Las noches rurales suelen ser, de acuerdo a nuestra proclividad por la poesía romántica, claras y serenas, o bien oscuras y tormentosas. Dejando de lado ese embelezo más bien literario, la noche rural puede ser también fuente de temores que se justifican por los peligrosos reales o imaginarios que se esconden en la oscuridad y que hacen al ser humano aún más vulnerable; o quizás por algo aún más elemental: porque coloca su irremediable soledad existencial en el centro mismo de un misterio al que obligadamente tenemos que llamar cósmico. Se trata, pues, de noches poéticas, místicas, filosóficas o simplemente supersticiosas.
Las noches urbanas, al contrario, tienen un decidido carácter prosaico, y para las buenas conciencias no hay en ellas misterio y soledad sino únicamente excesos y maldad. Claro que esta concepción de la noche también es una herencia romántica proveniente de la falsa moral burguesa que amuralla la conducta humana tras rígidos prejuicios que la protegen no de la maldad exterior sino de sus propios y oscuros deseos reprimidos.
Edgar Andaverde (Guatemala 1968) no es burgués ni romántico, sino simplemente un pintor insomne que escudriña con cierta temeridad la oscuridad física de la noche y los tenebrosos laberintos psicológicos que se distienden entre las dudosas sombras nocturnas bajo la forma de interminables conversaciones indefinidas y de largos monólogos que lindan con la locura. De esa particular forma de explorar en la luminosa oscuridad de las noches urbanas queda en sus densos lienzos de alborada un imperdible rastro de ceniceros colmados de colillas señalando el itinerario del insomne y el camino de regreso a otro día que amontona rutinarias esperanzas.
Sin embargo, el verdadero tema de su pintura no es el tedio, el hastío o el desgano matutino sino propiamente la noche y la oscuridad, que explora y expresa con inusual valentía artística. En efecto, es de la oscuridad y la noche de donde proviene la intensidad de su pintura y su agresivo realismo que no tiene nada de romántico ni de literario. En ella, la presencia humana aparece siempre como una fosforescencia fugaz y violenta que disipa levemente los bordes de la oscuridad, como una incandescencia palpitante de agresiva luminosidad o como un cuerpo que emite su propia luz quizás para proteger su vulnerable fragilidad de luciérnaga recortada con determinación de un fondo de sombras móviles e indecisas.

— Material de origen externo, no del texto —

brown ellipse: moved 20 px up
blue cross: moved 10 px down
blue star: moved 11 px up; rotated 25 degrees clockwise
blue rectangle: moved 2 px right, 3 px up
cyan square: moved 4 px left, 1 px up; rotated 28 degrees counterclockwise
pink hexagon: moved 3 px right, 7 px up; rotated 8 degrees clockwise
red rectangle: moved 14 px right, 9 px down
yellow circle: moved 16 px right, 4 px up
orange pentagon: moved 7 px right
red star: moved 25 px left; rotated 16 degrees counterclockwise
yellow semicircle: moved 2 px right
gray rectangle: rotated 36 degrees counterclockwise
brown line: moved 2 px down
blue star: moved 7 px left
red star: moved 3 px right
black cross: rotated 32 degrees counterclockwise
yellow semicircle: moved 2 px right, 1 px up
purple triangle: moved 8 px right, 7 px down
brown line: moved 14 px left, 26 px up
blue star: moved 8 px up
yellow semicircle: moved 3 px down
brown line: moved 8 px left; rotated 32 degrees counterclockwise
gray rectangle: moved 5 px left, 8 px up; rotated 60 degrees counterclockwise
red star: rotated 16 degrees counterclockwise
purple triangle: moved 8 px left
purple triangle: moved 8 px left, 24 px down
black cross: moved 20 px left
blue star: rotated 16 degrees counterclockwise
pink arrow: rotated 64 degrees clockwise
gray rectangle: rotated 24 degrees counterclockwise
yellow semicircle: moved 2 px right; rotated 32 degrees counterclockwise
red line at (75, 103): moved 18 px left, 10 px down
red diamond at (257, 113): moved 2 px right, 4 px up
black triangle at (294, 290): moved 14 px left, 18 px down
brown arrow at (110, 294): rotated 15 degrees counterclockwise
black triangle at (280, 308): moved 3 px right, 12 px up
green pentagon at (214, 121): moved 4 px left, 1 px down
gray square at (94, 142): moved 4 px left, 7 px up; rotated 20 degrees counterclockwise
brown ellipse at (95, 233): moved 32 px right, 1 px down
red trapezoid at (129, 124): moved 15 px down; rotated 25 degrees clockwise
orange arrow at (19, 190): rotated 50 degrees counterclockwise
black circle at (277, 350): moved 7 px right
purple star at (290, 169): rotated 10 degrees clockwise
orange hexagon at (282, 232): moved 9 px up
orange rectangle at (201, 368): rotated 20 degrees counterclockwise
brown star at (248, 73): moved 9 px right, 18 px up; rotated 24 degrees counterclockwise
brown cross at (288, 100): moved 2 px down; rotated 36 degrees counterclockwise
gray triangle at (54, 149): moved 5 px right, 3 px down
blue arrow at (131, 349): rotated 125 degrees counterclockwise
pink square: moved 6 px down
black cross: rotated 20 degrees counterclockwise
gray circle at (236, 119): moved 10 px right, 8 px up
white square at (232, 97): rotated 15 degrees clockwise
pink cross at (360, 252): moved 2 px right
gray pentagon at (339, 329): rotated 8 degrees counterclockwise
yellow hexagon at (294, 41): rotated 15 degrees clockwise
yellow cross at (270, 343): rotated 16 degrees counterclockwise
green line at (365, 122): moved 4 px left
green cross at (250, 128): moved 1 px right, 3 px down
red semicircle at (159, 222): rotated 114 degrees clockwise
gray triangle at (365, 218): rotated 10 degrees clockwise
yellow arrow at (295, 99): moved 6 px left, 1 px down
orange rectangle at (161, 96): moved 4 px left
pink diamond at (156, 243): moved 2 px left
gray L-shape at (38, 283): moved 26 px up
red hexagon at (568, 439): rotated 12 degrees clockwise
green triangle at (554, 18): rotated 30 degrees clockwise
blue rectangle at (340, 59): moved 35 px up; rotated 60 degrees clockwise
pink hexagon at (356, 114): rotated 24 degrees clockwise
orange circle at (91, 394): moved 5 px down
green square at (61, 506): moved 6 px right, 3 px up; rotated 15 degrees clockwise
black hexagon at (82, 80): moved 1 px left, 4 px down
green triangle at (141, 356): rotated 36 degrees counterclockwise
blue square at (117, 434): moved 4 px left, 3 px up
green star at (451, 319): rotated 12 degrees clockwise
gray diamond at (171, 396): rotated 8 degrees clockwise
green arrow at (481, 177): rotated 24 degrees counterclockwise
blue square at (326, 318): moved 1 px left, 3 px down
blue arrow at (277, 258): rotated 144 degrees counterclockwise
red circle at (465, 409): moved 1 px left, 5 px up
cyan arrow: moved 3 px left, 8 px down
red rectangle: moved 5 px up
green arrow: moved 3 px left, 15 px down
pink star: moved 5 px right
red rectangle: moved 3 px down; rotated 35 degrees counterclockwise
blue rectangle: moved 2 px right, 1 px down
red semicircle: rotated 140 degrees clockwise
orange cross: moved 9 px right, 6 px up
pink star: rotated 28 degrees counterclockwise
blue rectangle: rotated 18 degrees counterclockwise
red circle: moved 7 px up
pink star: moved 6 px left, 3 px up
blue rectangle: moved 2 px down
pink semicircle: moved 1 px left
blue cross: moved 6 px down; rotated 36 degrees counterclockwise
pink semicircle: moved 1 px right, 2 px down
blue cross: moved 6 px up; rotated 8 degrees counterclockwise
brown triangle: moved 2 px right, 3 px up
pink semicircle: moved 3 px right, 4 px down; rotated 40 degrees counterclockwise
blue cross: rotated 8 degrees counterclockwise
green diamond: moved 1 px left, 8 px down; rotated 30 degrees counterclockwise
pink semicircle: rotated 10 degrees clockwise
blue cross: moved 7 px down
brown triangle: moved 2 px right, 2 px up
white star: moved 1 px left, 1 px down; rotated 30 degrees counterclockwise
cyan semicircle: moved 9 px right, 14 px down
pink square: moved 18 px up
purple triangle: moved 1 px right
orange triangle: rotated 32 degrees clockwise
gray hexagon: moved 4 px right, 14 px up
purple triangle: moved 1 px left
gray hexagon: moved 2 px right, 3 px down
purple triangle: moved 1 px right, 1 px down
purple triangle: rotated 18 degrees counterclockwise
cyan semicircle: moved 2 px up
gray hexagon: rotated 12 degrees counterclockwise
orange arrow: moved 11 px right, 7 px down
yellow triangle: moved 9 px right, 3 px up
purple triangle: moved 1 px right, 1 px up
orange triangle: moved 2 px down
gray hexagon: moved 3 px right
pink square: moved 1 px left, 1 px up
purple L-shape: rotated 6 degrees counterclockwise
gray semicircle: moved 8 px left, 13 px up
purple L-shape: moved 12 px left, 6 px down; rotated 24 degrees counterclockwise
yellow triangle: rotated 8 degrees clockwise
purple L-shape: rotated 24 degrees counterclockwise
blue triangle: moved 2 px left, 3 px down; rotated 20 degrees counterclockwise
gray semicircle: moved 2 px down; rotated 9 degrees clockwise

Es a ese escenario nocturno al que está abierta su pintura, llena ahora de imágenes que son al mismo tiempo amenazantes y provocativas y que, llevadas al nivel de lo simbólico, definen lo terrible y lo prohibido, situados a contraluz de una conciencia encandilada y aturdida que se detiene precisamente en el umbral de la oscuridad.
Pero es la fugacidad de las fosforescencia lo que marca el ritmo de una pintura que aparenta ser apresurada, hecha de brochazos, intensos, precisos y ansiosos, como un intento de aprovechar al máximo el perentorio plazo que impone la llegada de una indeseada claridad que borrará por un rato ese escenario de luces agresivas, chillanes contraste y violentos y apagadas, obligando a los actores a regresar a sus rutinas y a retomar el rastro inconfundible de los ceniceros y las colillas.
Al escribir sobre la pintura de Edgar Andaverde me quedó la duda sobre el propósito y el destino de mis comentarios. ¿Escribo acaso par aun círculo de conocedores de arte para el cual la pintura de Andaverde simplemente explota otro tema más, por inusual que sea, o me dirijo a un lector ideal y sensible y atento para quien la obra de este arista en verdad le muestra otro ángulo de la condición humana o para un lector ingenuo y sin imaginación que toma al pie de la letra lo que lee y ve y se escandaliza o se ríe o se voltea y lo ignora y lo olvida?